Reading groups are based on ongoing assessments and appropriateness. While we have seven classrooms, we have had as many as 19 reading groups. While a student may be in one classroom for their daily instruction, they may be working with a different teacher and different students for reading. This adds another element of resilience for our students, encouraging students to step outside their comfort zones and work with different teachers and alongside other students.

In addition to the academic curriculum, this method allows students to develop strengths in critical areas such as a renewed trust in teachers and other adults and consideration of others’ points of view. It also gives students another opportunity to practice their transitions as they shift between activities, environments and people.

Reading groups are established based on the following curriculums:

  • Developmental Language and mathematics (DLM) Early Childhood Express—A comprehensive, research-based program that develops student’s minds and bodies through carefully selected and sequenced learning experiences. DLM delivers flexible lessons that reflect cutting-edge research, materials and extensive training to facilitate teachers as they implement the program.
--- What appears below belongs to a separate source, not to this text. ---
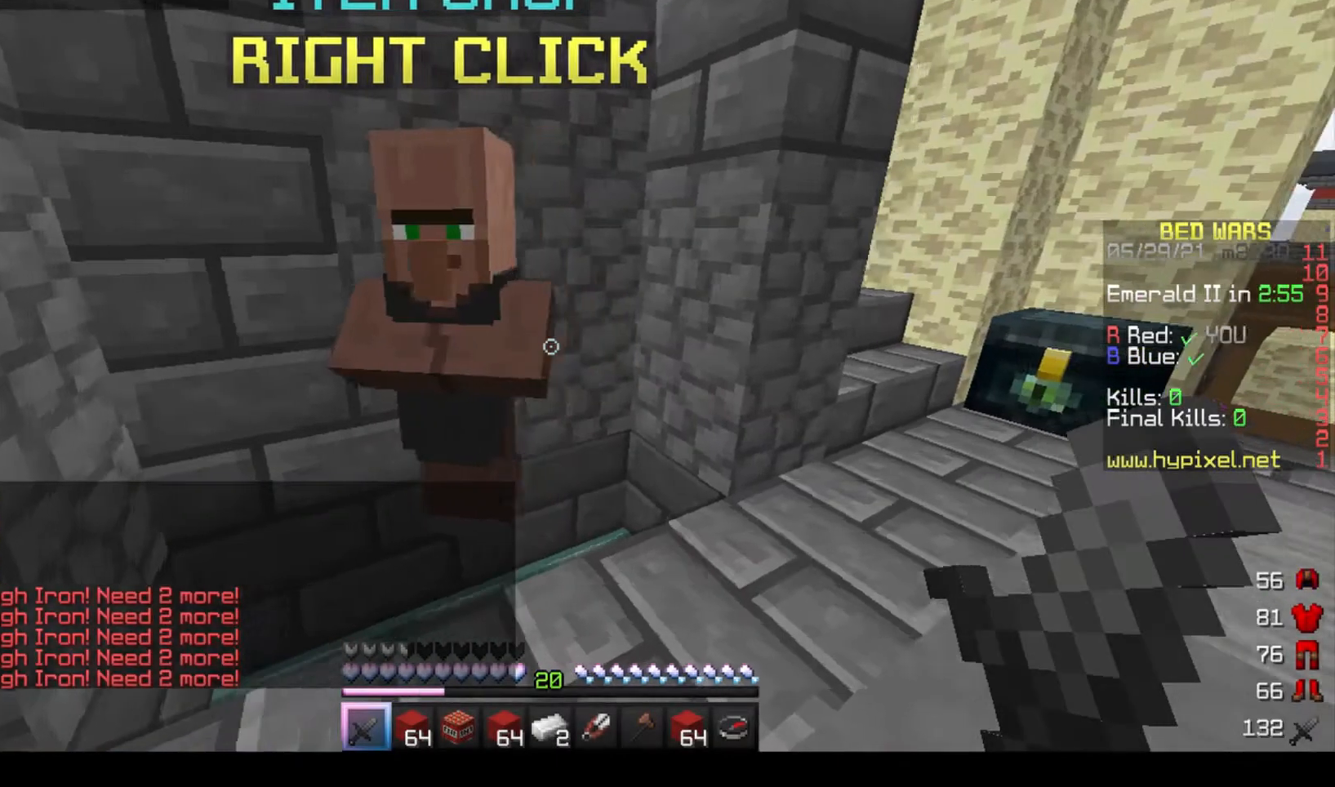
{"keys": [], "mouse": [], "events": [[300, "d", "up"]]}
  • Wright Group Guided Reading—A K–5 guided reading program that includes carefully leveled books designed to help students learning and practice skills appropriate for each stage of reading development. These innovative student books are accompanied by comprehensive lesson plans, which include explicit skill activities for phonological and phonemic awareness, phonics, word study, comprehension and oral reading fluency.
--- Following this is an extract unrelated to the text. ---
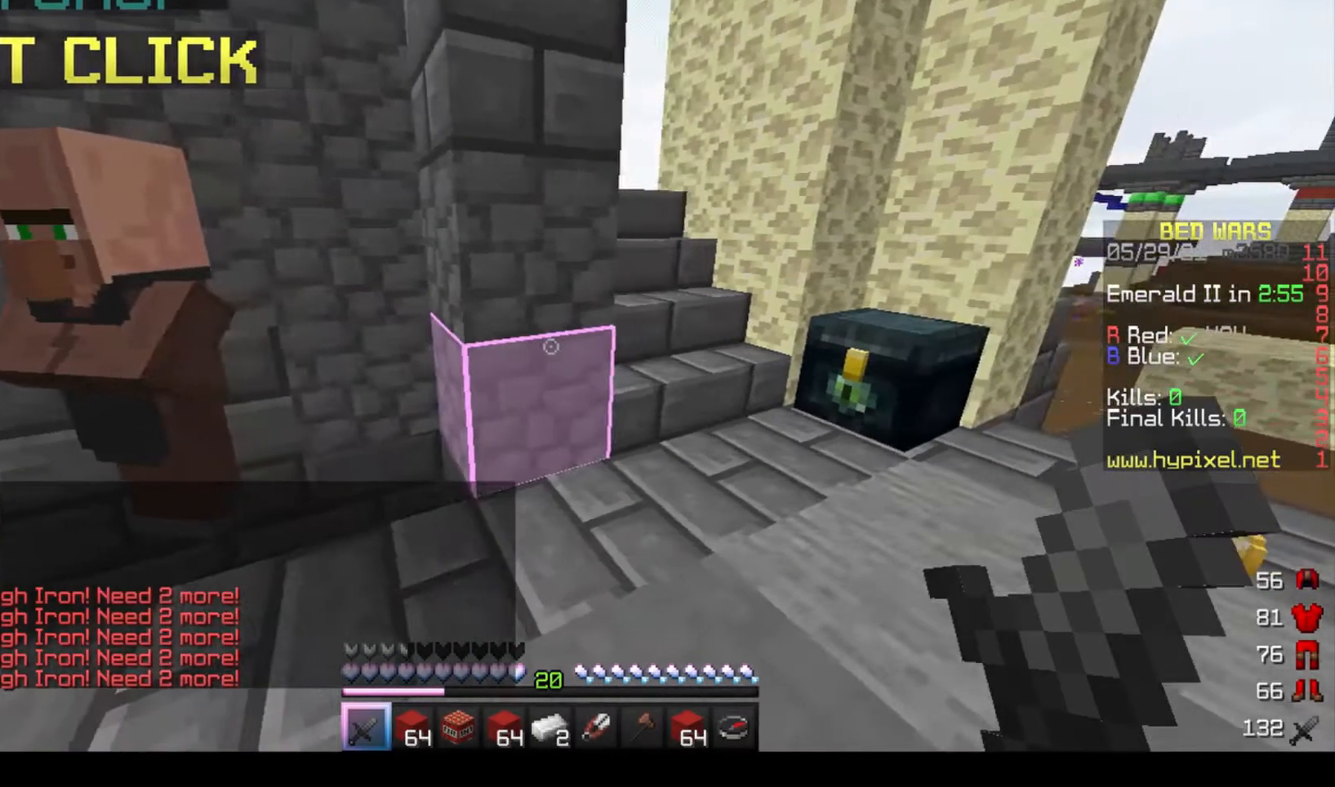
{"keys": [], "mouse": [], "events": []}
  • Wright Group Fast Track—an intervention program for delayed readers in grades 3–8 who are reading at least two years below grade level. This comprehensive and intensive program is based on current research into theoretical models of reading, instructional design and methodologies, and the needs of delayed readers.
  • Glencoe: Reading with Purpose—High interest selections and an inquiry-based approach within a unique workshop lesson format offers students a purpose and meaningful context for their reading. Each lesson can be adapted and enriched to meet each student’s needs. The skills developed throughout the program provide a foundation for strong and necessary language arts program.
  • Glencoe: Reader’s Choice—Glencoe Literature “makes new things familiar and familiar things new.” Genre focus introduces students to the elements and characteristics of the major genres of literature highlighted in each unit. Active Reading Strategies show students the kind of thinking and questions skilled readers use when reading a particular kind of literature. Students apply and practice the reading strategies that they have learned throughout the program.